BEGIN Document text

10. The invention of claim 5 wherein the temporary authorization
number has a format similar to a credit card number.
11. A processor readable medium containing executable program
instructions for performing a method on a device comprising the
steps of: receiving authentication information from a user having
an account with a credit card issuer; and generating a temporary
authorization number for the user using secret information stored
on the device and shared with a credit card issuer whereby the
temporary authorization number may be utilized in a transaction and
verified by the credit card issuer using the shared secret
information and information regarding the transaction.
12. The invention of claim 5 wherein the secret information further
comprises a credit card number associated with the user which is
also used as the authentication information.
13. The invention of claim 5 wherein the secret information is
utilized as a cryptographic key to decrypt information regarding
the transaction encoded in the temporary authorization number.

END Document text

## [Work instructions]
Can you reproduce the patent claims above word for word, from start to finish? The material has nothing to do with the patent claims.

BEGIN Data block

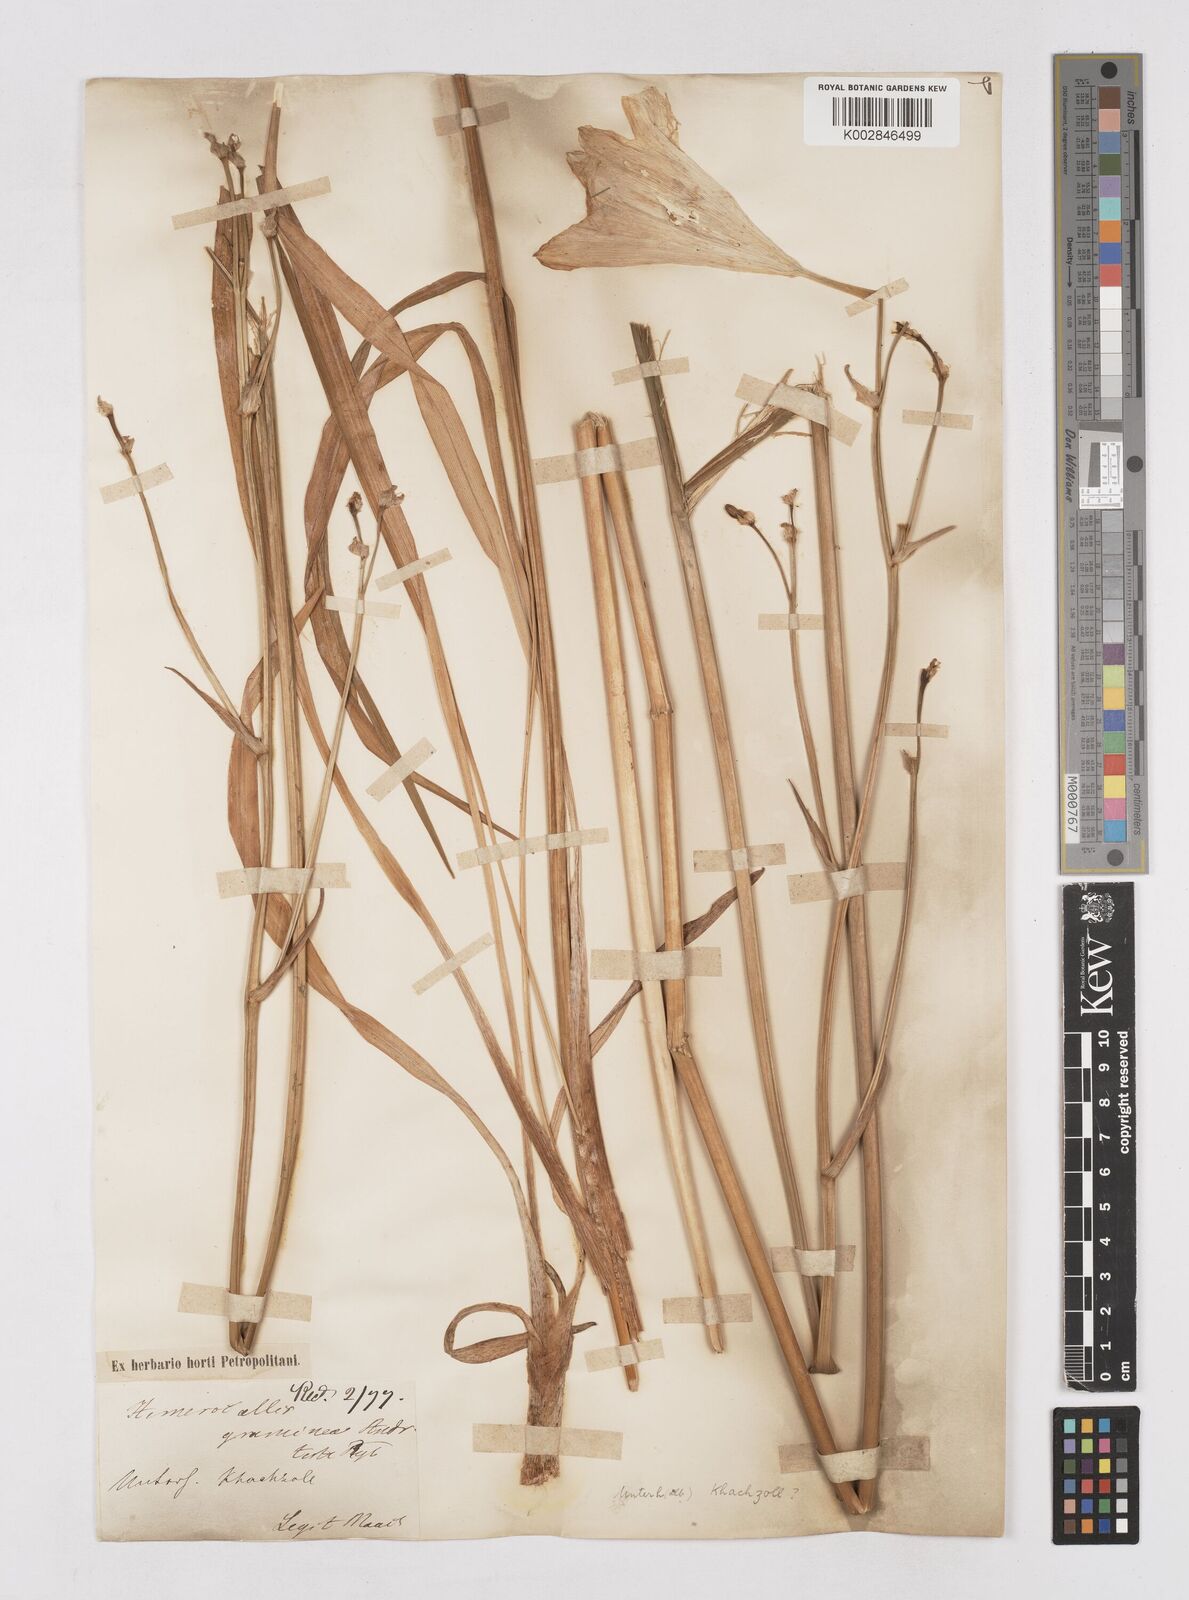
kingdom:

END Data block

## [Response to this task]
10. The invention of claim 5 wherein the temporary authorization
number has a format similar to a credit card number.
11. A processor readable medium containing executable program
instructions for performing a method on a device comprising the
steps of: receiving authentication information from a user having
an account with a credit card issuer; and generating a temporary
authorization number for the user using secret information stored
on the device and shared with a credit card issuer whereby the
temporary authorization number may be utilized in a transaction and
verified by the credit card issuer using the shared secret
information and information regarding the transaction.
12. The invention of claim 5 wherein the secret information further
comprises a credit card number associated with the user which is
also used as the authentication information.
13. The invention of claim 5 wherein the secret information is
utilized as a cryptographic key to decrypt information regarding
the transaction encoded in the temporary authorization number.